▶ Assignment
In the listing below, find each line with the string "down" and report it.

---- Data supplied

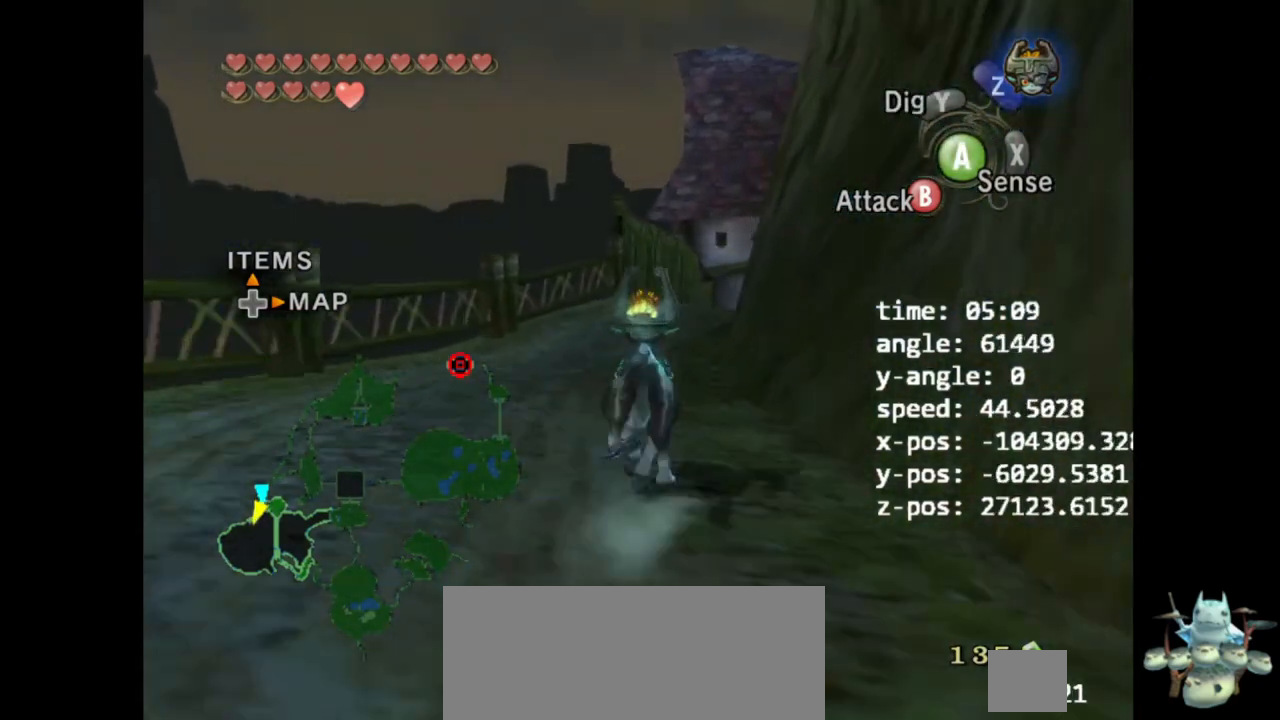
{"buttons": ["A"], "left_stick": "up", "right_stick": "center", "events": [[433, "A", "down"]]}
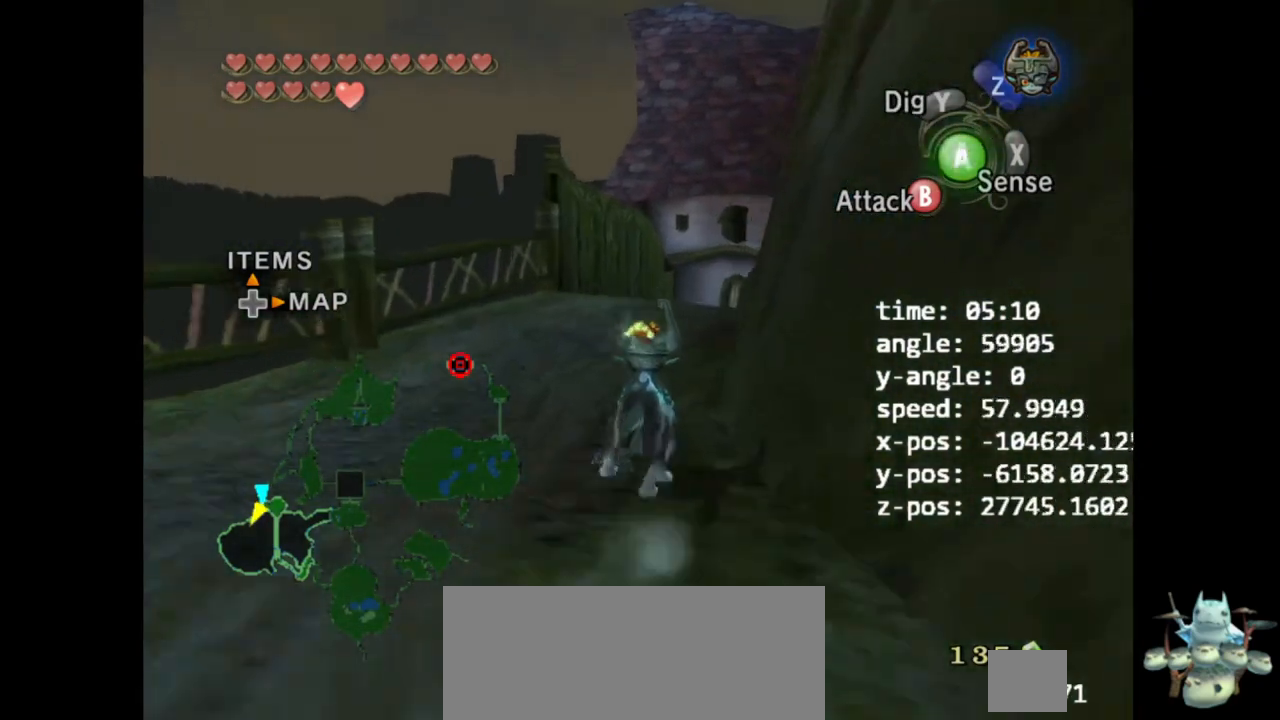
{"buttons": [], "left_stick": "up", "right_stick": "center", "events": [[33, "A", "up"], [100, "A", "down"], [167, "A", "up"], [267, "A", "down"], [333, "A", "up"]]}
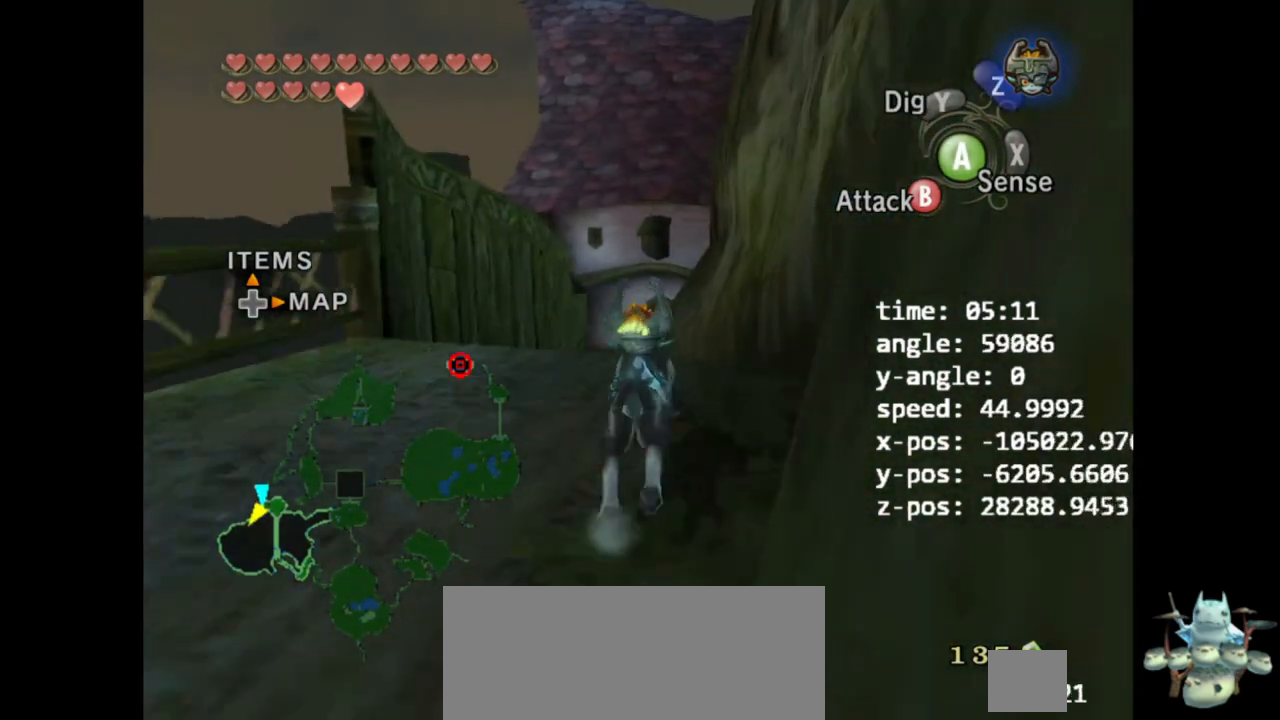
{"buttons": [], "left_stick": "up", "right_stick": "center", "events": []}
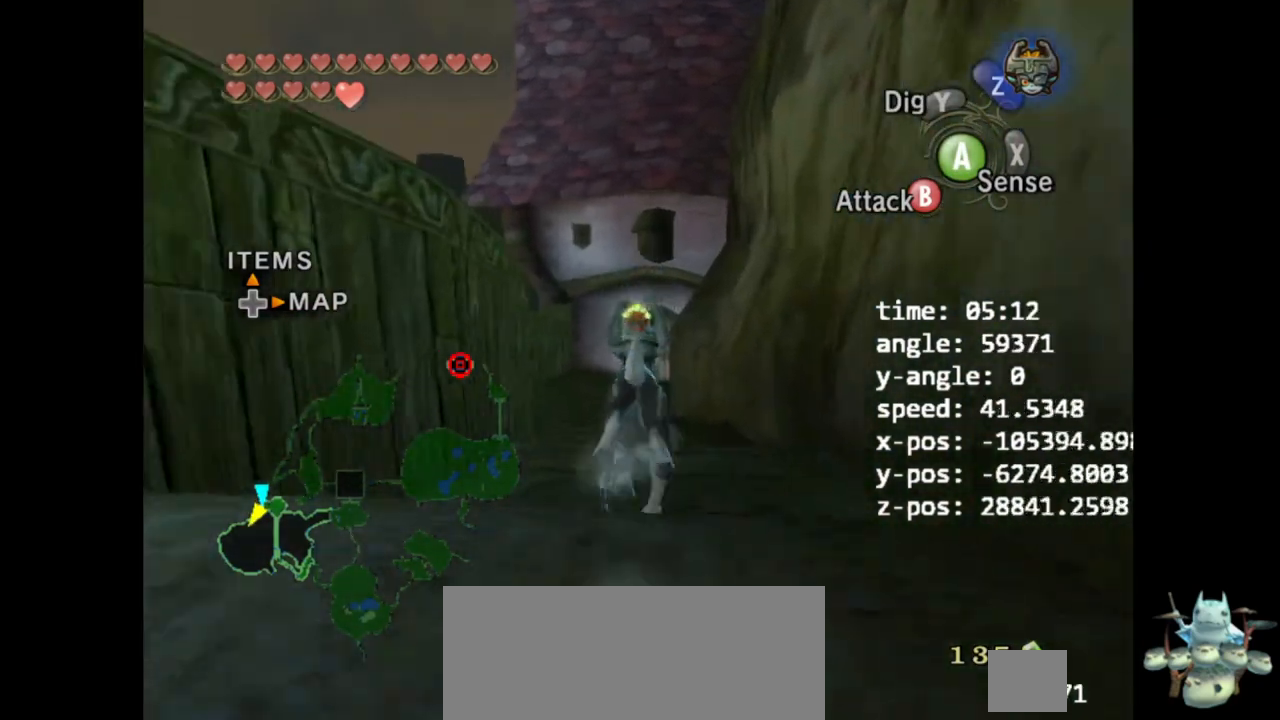
{"buttons": [], "left_stick": "up", "right_stick": "center", "events": []}
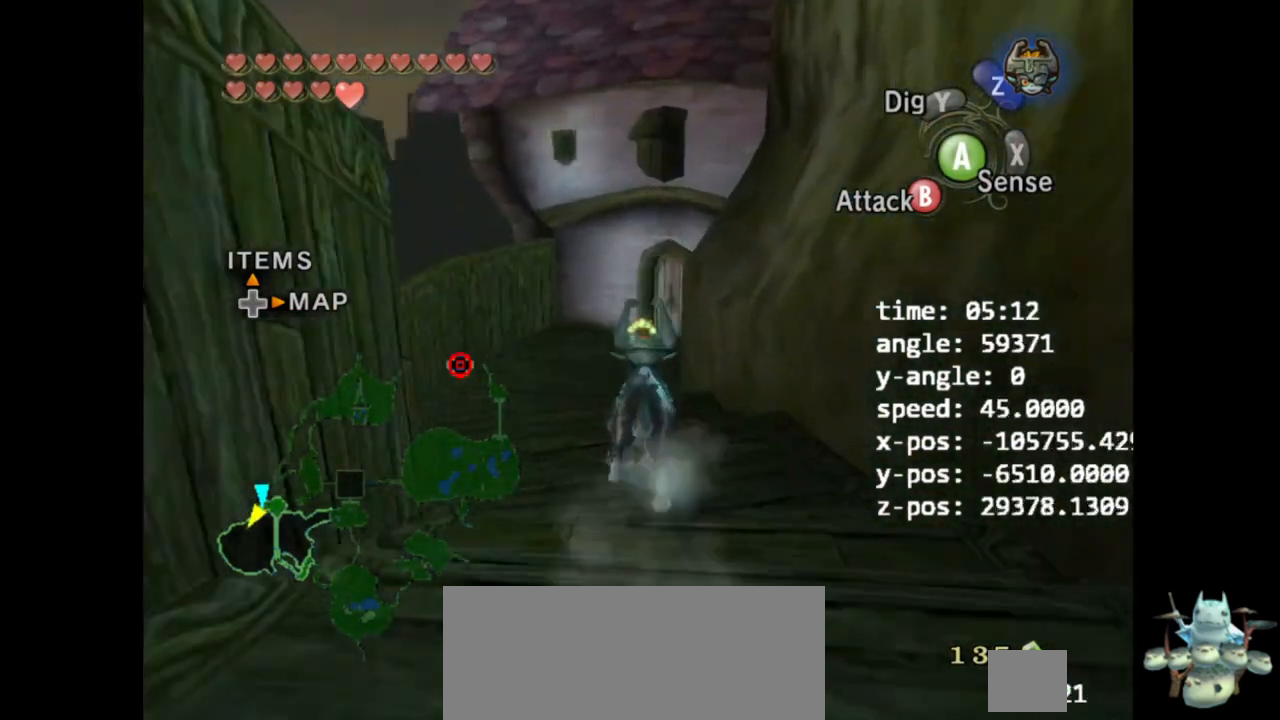
{"buttons": ["R1"], "left_stick": "up", "right_stick": "center", "events": [[467, "R1", "down"]]}
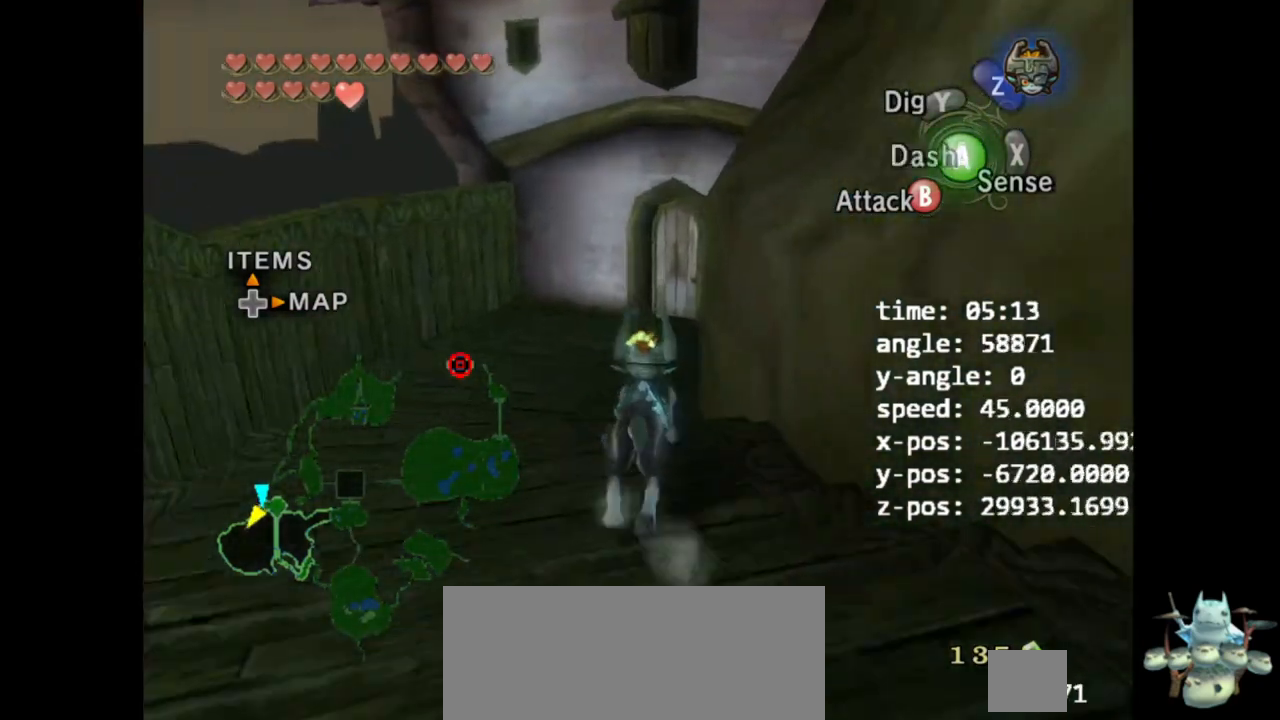
{"buttons": ["A", "R1"], "left_stick": "up", "right_stick": "center", "events": [[167, "A", "down"]]}
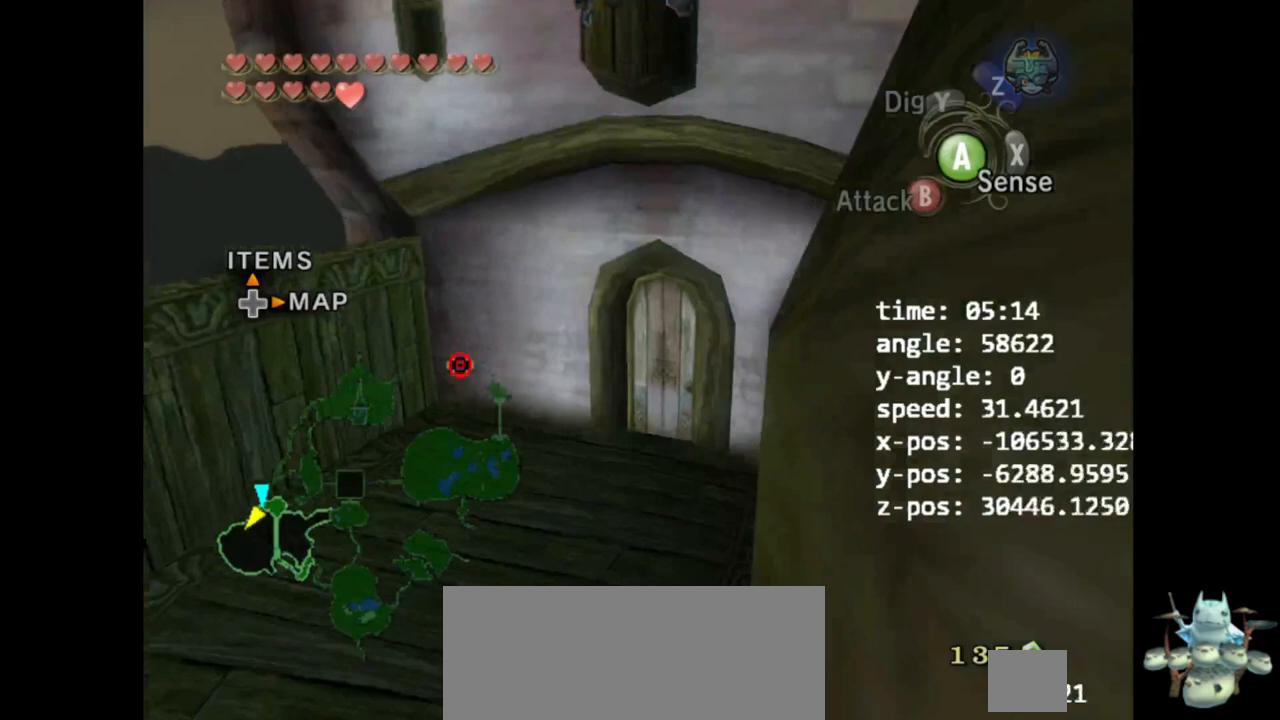
{"buttons": ["R1"], "left_stick": "up", "right_stick": "center", "events": [[500, "A", "up"]]}
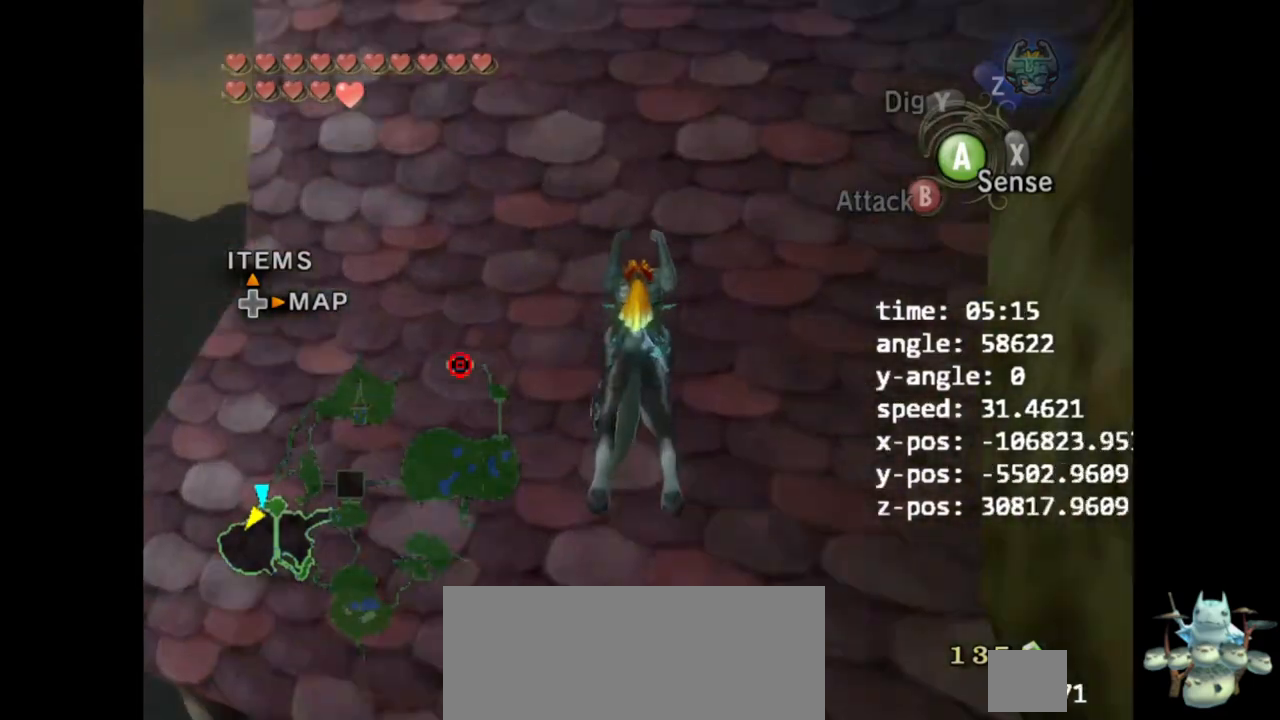
{"buttons": ["R1"], "left_stick": "up", "right_stick": "center", "events": [[67, "A", "down"], [100, "A", "up"], [233, "A", "down"], [367, "A", "up"]]}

--------

▶ Answer area
{"buttons": ["A"], "left_stick": "up", "right_stick": "center", "events": [[433, "A", "down"]]}
{"buttons": [], "left_stick": "up", "right_stick": "center", "events": [[33, "A", "up"], [100, "A", "down"], [167, "A", "up"], [267, "A", "down"], [333, "A", "up"]]}
{"buttons": ["R1"], "left_stick": "up", "right_stick": "center", "events": [[467, "R1", "down"]]}
{"buttons": ["A", "R1"], "left_stick": "up", "right_stick": "center", "events": [[167, "A", "down"]]}
{"buttons": ["R1"], "left_stick": "up", "right_stick": "center", "events": [[67, "A", "down"], [100, "A", "up"], [233, "A", "down"], [367, "A", "up"]]}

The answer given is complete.